▶ **Kaynak Metin**:

= = = = =

Bülent Turan'dan HDP’ye sert tepki: Ya Kandil vesayetinden vazgeçecekler ya da...

MEHMET BAYAR
mehmet.bayar@esmedya.com.tr

1

AK Parti Grup Başkanvekili Bülent Turan, Akşam.com.tr'ye gündemin önemli başlıklarını değerlendirdi, önemli açıklamalarda bulundu.

CHP'nin iç savaş kışkırtıcılığı yaparak bunun üzerinden nemalanmak istediğini belirten AK Parti Grup Başkanvekili Bülent Turan, CHP lideri Kemal Kılıçdaroğlu'nun "kan dökülür" sözlerine sert sözlerle yüklendi: CHP,ana muhalefet partisi sorumluluğu ile hareket etmeyi beceremiyor.

CHP'nin başkanlık sistemine karşın tavrını eleştiren Turan,ana muhalefet partisinin sisteme karşı bir politika üretemediğ için sadece gerginlik yaratma stratejisiyle hareket ettiğini ve bundan nemalandığını söyledi.

Kandan ve terörden beslenenen bir siyasi parti olan HDP'nin siyasi politakasına da değinen Turan, HDP'nin Kandil vesayetinden vazgeçip Türkiye partisi olması gerektiğininin altını çizdi ve uyardı: "Ya Kandil’in vesayetinden vazgeçip Meclis’te siyaset yapıp Türkiye partisi olacaklar ya da şu ana kadar yaptıkları gibi terör savunuculuğuna devam edip bunun bedelini millete ödeyecekler."

AK Parti Grup Başkanvekili Bülent Turan’ın Aksam.com.tr’ye verdiği demeçten önemli başlıklar.

Türkiye'yi nasıl bir Başkanlık sistemi bekliyor? Tam başkanlık sistemi mi yoksa yarı başkanlık sistemi mi Türkiye’ye daha uygun? Amerikan modeli de ihtimal dâhilinde mi?

= = = = =

▶ **Veriler**:
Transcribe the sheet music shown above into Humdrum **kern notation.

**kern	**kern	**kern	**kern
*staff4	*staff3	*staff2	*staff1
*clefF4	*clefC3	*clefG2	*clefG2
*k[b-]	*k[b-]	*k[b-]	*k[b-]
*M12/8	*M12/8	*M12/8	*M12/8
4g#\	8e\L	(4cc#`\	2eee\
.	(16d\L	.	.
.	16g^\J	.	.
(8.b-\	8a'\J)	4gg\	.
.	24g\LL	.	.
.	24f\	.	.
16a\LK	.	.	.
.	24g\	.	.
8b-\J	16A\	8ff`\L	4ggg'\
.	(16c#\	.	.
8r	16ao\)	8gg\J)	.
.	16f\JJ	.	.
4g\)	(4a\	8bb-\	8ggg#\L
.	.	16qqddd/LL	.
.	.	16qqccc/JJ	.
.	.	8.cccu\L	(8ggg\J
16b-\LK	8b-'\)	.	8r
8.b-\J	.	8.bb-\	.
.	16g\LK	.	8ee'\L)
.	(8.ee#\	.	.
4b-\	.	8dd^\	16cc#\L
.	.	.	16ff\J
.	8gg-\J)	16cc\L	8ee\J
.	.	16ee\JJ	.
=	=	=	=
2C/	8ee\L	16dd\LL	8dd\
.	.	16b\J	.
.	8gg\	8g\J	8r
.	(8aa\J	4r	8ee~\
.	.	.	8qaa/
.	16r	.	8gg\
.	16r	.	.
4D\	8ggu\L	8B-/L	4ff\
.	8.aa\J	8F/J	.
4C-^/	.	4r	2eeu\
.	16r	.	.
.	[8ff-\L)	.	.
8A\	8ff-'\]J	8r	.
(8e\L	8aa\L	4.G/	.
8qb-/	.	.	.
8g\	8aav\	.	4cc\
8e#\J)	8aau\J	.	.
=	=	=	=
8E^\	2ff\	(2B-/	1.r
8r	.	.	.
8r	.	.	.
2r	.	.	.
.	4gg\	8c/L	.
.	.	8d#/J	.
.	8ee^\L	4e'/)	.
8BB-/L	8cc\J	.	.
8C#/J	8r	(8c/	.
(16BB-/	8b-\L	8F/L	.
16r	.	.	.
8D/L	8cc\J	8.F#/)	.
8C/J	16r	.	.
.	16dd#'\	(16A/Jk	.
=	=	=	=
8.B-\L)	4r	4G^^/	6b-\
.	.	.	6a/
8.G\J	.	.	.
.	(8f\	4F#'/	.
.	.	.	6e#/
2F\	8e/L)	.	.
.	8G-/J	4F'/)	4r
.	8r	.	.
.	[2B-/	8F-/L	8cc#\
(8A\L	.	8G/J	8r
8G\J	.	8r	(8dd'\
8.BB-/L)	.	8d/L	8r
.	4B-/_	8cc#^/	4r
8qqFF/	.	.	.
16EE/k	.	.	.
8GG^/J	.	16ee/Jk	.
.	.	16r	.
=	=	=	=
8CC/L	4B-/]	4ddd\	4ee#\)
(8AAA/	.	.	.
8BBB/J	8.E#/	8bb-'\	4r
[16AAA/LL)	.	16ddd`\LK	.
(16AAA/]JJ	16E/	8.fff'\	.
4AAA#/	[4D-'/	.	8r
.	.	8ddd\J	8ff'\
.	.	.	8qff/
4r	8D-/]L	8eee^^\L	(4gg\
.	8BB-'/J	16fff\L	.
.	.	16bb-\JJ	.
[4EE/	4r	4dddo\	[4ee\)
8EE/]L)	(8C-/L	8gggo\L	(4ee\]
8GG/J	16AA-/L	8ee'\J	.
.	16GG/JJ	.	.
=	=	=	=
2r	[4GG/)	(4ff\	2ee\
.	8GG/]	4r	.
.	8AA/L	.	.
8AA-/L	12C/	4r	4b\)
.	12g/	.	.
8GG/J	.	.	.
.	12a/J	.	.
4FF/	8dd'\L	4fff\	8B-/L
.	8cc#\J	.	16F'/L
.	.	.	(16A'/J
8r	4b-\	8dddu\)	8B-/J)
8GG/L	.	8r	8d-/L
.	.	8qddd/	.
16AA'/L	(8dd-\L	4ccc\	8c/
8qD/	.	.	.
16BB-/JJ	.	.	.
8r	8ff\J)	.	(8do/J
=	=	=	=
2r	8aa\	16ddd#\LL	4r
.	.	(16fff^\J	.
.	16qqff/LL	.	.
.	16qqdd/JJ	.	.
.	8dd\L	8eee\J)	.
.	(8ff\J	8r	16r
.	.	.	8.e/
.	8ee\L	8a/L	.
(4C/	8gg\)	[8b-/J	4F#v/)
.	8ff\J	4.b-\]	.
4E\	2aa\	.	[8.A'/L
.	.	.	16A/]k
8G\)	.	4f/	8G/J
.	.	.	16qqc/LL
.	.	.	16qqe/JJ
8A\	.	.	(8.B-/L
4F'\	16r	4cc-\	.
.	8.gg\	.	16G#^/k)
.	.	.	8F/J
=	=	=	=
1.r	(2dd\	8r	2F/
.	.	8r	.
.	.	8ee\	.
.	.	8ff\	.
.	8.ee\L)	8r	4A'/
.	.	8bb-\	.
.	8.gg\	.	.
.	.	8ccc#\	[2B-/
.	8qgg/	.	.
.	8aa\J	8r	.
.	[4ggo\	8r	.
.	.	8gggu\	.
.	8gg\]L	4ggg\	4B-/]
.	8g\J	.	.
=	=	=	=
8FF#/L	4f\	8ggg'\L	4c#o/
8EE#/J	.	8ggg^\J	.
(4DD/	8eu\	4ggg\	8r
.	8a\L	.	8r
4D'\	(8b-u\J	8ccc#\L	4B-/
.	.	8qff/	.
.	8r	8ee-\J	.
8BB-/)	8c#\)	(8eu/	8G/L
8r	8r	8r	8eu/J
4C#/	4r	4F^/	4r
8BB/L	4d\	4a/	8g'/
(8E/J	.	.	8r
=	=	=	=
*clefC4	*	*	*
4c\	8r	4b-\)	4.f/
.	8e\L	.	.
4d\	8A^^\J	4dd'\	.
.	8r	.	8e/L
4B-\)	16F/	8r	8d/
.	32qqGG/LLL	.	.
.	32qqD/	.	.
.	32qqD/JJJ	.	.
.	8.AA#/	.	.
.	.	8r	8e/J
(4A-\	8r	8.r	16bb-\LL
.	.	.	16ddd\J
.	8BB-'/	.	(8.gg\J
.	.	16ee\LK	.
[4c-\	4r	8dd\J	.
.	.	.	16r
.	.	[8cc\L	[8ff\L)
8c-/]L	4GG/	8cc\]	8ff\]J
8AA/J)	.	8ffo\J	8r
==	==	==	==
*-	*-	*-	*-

= = = = =

▶ **Görev Yönergesi**: Bülent Turan'la yapılan söyleşiyi aktaran haberi, son cümlesinden sonrasını yazarak sürdürün. Kayıtlara başvurmanız gerekmiyor.

▶ **Görev Çıktısı**:
Her ülke hükümet sistemini kendi tarihsel özelliklerine göre oluşturur. Bu yüzden AK Parti olarak, başından bu yana Türk tipi bir başkanlık sistemini savunuyoruz. Türkiye’nin üniter yapısına uygun bir hükümet sistemi oluşturma amacımız var. Esas amacımız Türkiye’nin şartlarına daha uygun bir sistem kurmak. Gelin bunun ne olduğuna birlikte karar verelim diyoruz. Yarı-başkanlık sisteminin en bilinen örneği olan Fransa bile bugün, başkanlık sistemine geçmeyi tartışıyor. Dolayısıyla bu tür yarım yamalak formüller yerine, esaslı bir sistem değişikliğini yapmak sorumluluğumuz var.

Türkiye’de başkanlık sistemi tartışmaları Cumhurbaşkanı Turgut Özal zamanında başladı. Özal, neden böyle bir teklif gündeme getirdi?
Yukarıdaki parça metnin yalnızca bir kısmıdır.